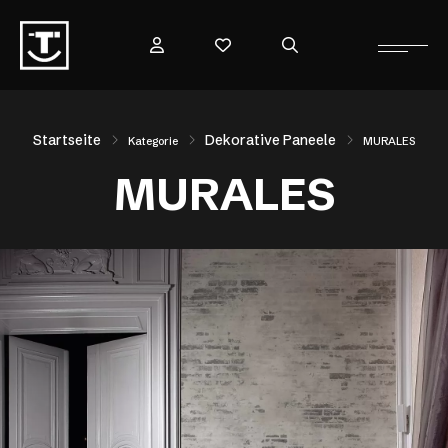
Startseite
Dekorative Paneele
Kategorie
MURALES
MURALES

- [TASK REQUIREMENTS]
Write out each entry exactly, images excluded.

- [REPLY TO THE EXERCISE]
Startseite
Dekorative Paneele
Kategorie
MURALES
MURALES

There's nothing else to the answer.